MINNEAPOLIS (WCCO) – Twin Cities restaurants are finding creative ways to offset their rising costs. It’s not uncommon to find a new fee at the bottom of your check.
Adorned with a defiant deer upon high, Red Stag Supperclub separates itself from other restaurants both outside and in, where classy cuisine and cocktails blend together with a cabin-like atmosphere.
“All the good stuff that you’d expect in a supper club with a little modern flair,” Owner Kim Bartmann said.
But the food choices on the menu aren’t all that catch customers’ eyes.
“I thought it was a little strange it was on there,” said Curt Vanvickle, a customer.
The restaurant charges a 3 percent health care fee.
“Health care is a quality of life issue and everyone deserves to have health care,” Bartmann said.
Bartmann owns nine restaurants in Minneapolis. She’s been offering health insurance to her employees since the 1990s, a benefit that’s getting more expensive.
“For the last several years in a row, my health insurance costs for the company have gone up 20-30 percent every single year,” she said. It’s why she added the fee a few years ago.
“I think it’s a great idea, considering the state of health care in the United States right now. Not everyone has access to it,” said customer Michelle Hulett. “So anytime an employer is willing to step up to the plate and offer that, I think it’s fantastic.”
“Everybody needs health insurance these days, so the fact that she’s letting you know is fine,” Vanvickle added.
Health care isn’t the only reason diners are paying a little extra. At Devil’s Advocate in downtown Minneapolis, customers pay a 1.9 percent employee benefit fee. It essentially covers the costs associated with their money transactions.

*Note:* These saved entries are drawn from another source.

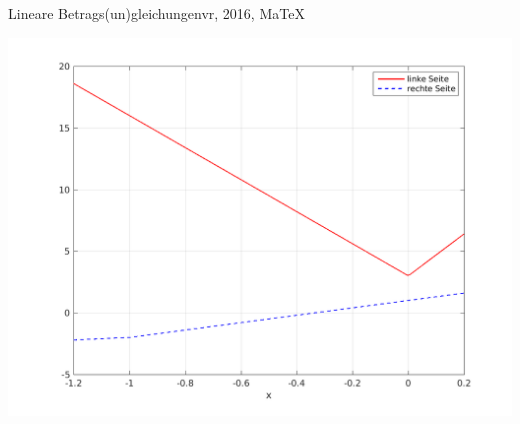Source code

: \begin{MAufgabe}{Lineare Betrags(un)gleichungen}{vr, 2016, MaTeX}
 \begin{center}
 \includegraphics[width=0.8\linewidth]{Abb_zur_Ag_autogenerated_ineq_8.png} \end{center}
 
\else\relax\fi
 \end{MAufgabe}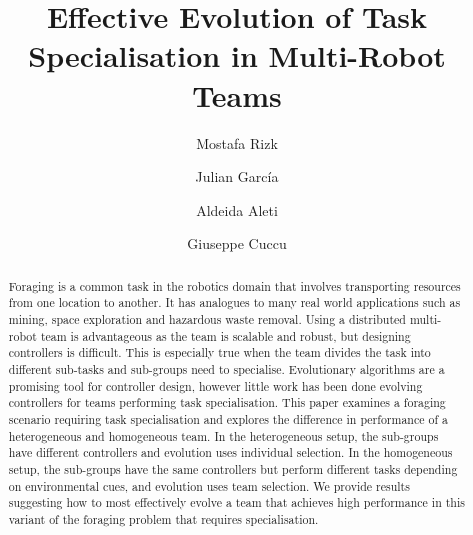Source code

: \documentclass[sigconf]{aamas}  %
\begin{document}
\title{Effective Evolution of Task Specialisation in Multi-Robot Teams}  

 \author{Mostafa Rizk}

 \author{Julian Garc\'ia}

 \author{Aldeida Aleti}
 
  \author{Giuseppe Cuccu}



\begin{abstract}  %

Foraging is a common task in the robotics domain that involves transporting resources from one location to another. It has analogues to many real world applications such as mining, space exploration and hazardous waste removal. Using a distributed multi-robot team is advantageous as the team is scalable and robust, but designing controllers is difficult. This is especially true when the team divides the task into different sub-tasks and sub-groups need to specialise. Evolutionary algorithms are a promising tool for controller design, however little work has been done evolving controllers for teams performing task specialisation. This paper examines a foraging scenario requiring task specialisation and explores the difference in performance of a heterogeneous and homogeneous team. In the heterogeneous setup, the sub-groups have different controllers and evolution uses individual selection. In the homogeneous setup, the sub-groups have the same controllers but perform different tasks depending on environmental cues, and evolution uses team selection. We provide results suggesting how to most effectively evolve a team that achieves high performance in this variant of the foraging problem that requires specialisation.

\end{abstract}
\end{document}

Bartmann said the list of businesses adding fees for health care and beyond is growing.
“We are under a lot of pressure. Our occupancy costs, our tax costs, our labor costs, the costs of our products are all going up,” she said.
Some argue that owners should simply raise their menu prices instead of adding another expenditure at the bottom of the tab.
“I think the customer’s gonna pay for it whether or not,” Vanvickle said. “So it’s just a matter of how (restaurants are) going about doing it.”
Bartmann prefers not only stating there’s a fee, but specifically explaining that it’s for healthcare. Her customers appreciate it as well.
“I think it’s an easier way to communicate one of our company values,” she said.
Bartmann added that as Minneapolis and St. Paul move to a $15 minimum wage, more changes and discussions will happen in the restaurant industry on how to offset those costs.